UNITA DEIXA COM “BATATA QUENTE” A DEPUTADA IRINA DINIZ FERREIRA COM A VENDA DAS SALINAS DA TCHIOME
O Grupo Parlamentar da esclareceu que o suposto envolvimento da deputada Irina Diniz Ferreira, numa dívida relacionada com a venda das Salinas da Tchiome, situadas na Baía Farta, em Benguela, não envolve o principal partido da oposição.
ANA MENDES
O negócio foi alvo de uma investigação por parte do Ministério Público em Portugal –, no âmbito do processo conhecido como “Operação Marquês”, em que é arguido o antigo primeiro-ministro daquele país, José Sócrates.
“A UNITA não tem nada a ver com esta situação. Esta situação aconteceu antes da militante Irina Diniz Ferreira, ser deputada à Assembleia Nacional pelo Grupo Parlamentar da UNITA”, justificou a terceira vice-presidente do Grupo Parlamentar da UNITA, Mihaela Webba.

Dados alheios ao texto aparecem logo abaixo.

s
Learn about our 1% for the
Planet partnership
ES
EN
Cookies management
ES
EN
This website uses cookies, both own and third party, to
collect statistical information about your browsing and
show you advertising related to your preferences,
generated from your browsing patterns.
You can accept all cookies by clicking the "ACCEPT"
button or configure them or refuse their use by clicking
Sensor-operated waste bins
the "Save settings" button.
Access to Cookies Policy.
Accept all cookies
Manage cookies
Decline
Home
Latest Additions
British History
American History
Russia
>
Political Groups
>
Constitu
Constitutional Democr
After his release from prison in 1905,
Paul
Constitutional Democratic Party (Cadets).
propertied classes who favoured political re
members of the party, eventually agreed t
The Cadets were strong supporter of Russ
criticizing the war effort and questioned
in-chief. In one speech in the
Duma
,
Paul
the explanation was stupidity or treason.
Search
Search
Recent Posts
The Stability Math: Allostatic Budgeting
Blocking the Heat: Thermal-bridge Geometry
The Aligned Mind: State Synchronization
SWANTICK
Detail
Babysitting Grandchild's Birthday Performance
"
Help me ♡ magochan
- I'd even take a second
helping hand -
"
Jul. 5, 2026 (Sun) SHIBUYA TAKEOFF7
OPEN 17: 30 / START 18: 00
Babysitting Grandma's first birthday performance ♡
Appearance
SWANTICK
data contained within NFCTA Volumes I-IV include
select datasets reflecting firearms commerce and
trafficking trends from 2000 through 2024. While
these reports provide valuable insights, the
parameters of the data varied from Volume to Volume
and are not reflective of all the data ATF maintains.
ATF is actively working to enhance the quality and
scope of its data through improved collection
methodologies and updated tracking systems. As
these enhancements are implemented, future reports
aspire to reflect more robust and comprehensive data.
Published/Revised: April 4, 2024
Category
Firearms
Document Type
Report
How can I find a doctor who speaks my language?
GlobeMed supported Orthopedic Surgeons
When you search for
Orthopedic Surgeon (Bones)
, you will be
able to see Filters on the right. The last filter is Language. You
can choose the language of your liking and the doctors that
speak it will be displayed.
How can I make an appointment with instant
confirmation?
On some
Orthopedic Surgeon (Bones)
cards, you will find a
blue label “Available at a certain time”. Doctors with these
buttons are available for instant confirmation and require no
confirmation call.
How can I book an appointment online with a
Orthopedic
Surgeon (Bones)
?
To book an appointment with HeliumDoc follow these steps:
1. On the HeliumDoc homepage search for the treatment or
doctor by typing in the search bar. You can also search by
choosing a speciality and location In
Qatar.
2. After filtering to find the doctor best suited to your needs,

Reza a história que casada sob o regime de separação de adquiridos com o empresário Fernando dos Anjos Ferreira, Irina Ferreira era a titular de uma suposta dívida no valor de 500 mil dólares (convertido em 431 mil euros e 64 cêntimos), contraída ao empresário José Paulo Bernardo Pinto de Sousa, com o qual o seu esposo é sócio na empresa Salinas do Tchiome, Limitada, sedeada na província de Benguela.
Para liquidar, o seu esposo, Anjos Ferreira, entregou, em 2018, a José Paulo, primo do antigo primeiroministro português José Sócrates, agora na mira da justiça no seu país, um apartamento na Ericeira, concelho de Mafra, avaliado na época em 380 mil euros, como forma de dação de pagamento.
Deste modo, a dívida da deputada angolana ficou reduzida ao montante de 51 mil euros e 74 cêntimos, segundo o jornal português “Nascer do Sol”.
A mudança de dono do apartamento, de tipologia T4, em causa, ocorreu a 16 de Outubro de 2018, quando o empresário Fernando dos Anjos Ferreira o entregou como “dação em pagamento” para saldar a dívida com José Paulo, também empresário em Angola e um dos arguidos do processo conhecido por Operação Marquês.
Neste processo-crime, que corre trâmites em Portugal, José Paulo é acusado de cometer dois crimes de lavagem de dinheiro por ter alegadamente servido de testa de ferro do seu primo direito José Sócrates, quando este era primeiro-ministro.
Segundo o jornal português Expresso, semanas depois dessa dação, Sócrates instalou-se no apartamento e assumiu-o como a sua nova morada oficial no Tribunal Central de Instrução Criminal, onde decorreram as sessões da fase de instrução do processo em que é acusado de 31 crimes, incluindo três crimes de corrupção.